Work instructions. Pull out each line from the entries below that contains the string "NEUEN". Case counts.

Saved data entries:
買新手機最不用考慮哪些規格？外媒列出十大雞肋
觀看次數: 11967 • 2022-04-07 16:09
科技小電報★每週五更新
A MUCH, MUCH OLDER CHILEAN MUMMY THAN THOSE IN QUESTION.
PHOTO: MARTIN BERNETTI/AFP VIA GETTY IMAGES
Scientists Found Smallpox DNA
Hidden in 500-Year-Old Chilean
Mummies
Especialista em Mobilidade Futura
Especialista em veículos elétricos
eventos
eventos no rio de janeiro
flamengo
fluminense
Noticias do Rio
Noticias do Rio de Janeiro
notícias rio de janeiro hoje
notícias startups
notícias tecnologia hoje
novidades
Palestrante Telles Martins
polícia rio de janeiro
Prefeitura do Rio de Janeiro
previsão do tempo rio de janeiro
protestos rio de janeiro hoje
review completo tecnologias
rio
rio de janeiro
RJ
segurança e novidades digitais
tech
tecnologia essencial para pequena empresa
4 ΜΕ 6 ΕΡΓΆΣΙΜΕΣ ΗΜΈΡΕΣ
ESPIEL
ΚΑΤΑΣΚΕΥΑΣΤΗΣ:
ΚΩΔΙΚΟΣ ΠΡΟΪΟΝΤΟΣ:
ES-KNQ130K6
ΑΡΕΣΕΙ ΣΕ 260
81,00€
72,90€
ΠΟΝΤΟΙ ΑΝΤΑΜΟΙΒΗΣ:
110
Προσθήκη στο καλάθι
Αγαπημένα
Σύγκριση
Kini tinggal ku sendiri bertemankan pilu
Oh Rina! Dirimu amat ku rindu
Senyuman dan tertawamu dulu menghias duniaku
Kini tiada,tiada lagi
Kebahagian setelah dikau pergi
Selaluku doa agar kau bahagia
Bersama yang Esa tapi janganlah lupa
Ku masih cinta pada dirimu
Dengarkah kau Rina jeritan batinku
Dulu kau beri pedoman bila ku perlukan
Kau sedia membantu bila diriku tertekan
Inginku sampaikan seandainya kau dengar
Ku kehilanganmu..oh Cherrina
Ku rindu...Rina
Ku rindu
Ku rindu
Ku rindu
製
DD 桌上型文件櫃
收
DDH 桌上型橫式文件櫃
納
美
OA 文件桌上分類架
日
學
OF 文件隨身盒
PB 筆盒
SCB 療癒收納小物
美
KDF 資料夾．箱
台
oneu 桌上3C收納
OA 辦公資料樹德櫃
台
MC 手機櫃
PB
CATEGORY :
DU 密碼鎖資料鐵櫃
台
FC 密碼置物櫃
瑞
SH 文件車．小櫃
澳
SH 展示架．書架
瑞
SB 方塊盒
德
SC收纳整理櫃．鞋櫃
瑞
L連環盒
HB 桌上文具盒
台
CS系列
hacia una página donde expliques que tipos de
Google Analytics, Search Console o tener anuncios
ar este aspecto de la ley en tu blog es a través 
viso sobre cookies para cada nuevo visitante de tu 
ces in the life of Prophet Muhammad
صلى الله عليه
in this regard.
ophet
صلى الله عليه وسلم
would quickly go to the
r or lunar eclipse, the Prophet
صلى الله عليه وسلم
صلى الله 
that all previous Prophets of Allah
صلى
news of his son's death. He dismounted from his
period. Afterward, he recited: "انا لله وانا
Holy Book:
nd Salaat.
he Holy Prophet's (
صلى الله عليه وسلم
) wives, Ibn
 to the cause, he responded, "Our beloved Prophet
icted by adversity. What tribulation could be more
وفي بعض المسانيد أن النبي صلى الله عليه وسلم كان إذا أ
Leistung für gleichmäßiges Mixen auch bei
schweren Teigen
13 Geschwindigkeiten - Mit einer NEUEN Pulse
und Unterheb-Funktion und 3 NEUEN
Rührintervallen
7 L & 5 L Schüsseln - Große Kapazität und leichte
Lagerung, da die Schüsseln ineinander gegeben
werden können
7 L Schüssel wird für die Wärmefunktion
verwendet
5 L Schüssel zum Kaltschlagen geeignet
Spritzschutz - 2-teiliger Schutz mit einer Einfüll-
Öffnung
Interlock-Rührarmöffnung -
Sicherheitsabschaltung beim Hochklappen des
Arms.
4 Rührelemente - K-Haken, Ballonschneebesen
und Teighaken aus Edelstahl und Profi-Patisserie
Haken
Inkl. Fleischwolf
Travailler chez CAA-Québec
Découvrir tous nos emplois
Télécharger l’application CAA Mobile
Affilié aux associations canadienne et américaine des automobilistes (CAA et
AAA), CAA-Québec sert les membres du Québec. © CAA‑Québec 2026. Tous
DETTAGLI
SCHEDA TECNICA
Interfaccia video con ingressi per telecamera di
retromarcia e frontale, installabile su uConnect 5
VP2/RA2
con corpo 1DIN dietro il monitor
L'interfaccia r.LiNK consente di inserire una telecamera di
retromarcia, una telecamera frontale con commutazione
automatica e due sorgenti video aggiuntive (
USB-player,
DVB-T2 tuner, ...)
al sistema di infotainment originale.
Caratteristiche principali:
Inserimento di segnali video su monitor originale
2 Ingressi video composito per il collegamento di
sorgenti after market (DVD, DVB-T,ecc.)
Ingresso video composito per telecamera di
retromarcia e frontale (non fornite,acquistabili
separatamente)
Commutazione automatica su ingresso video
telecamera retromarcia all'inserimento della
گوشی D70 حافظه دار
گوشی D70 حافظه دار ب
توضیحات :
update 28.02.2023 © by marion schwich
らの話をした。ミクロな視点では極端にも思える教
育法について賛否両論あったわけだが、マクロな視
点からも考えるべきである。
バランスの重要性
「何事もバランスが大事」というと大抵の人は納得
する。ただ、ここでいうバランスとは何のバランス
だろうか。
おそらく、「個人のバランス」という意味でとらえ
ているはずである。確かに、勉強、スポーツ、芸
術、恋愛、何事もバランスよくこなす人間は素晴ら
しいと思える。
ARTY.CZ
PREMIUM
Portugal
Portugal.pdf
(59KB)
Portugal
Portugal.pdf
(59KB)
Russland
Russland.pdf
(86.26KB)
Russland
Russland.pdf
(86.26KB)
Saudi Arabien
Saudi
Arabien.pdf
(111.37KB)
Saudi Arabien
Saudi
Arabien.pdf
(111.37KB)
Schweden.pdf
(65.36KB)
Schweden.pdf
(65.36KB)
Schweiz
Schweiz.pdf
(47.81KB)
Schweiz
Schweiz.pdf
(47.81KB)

Output for this exercise.
13 Geschwindigkeiten - Mit einer NEUEN Pulse
und Unterheb-Funktion und 3 NEUEN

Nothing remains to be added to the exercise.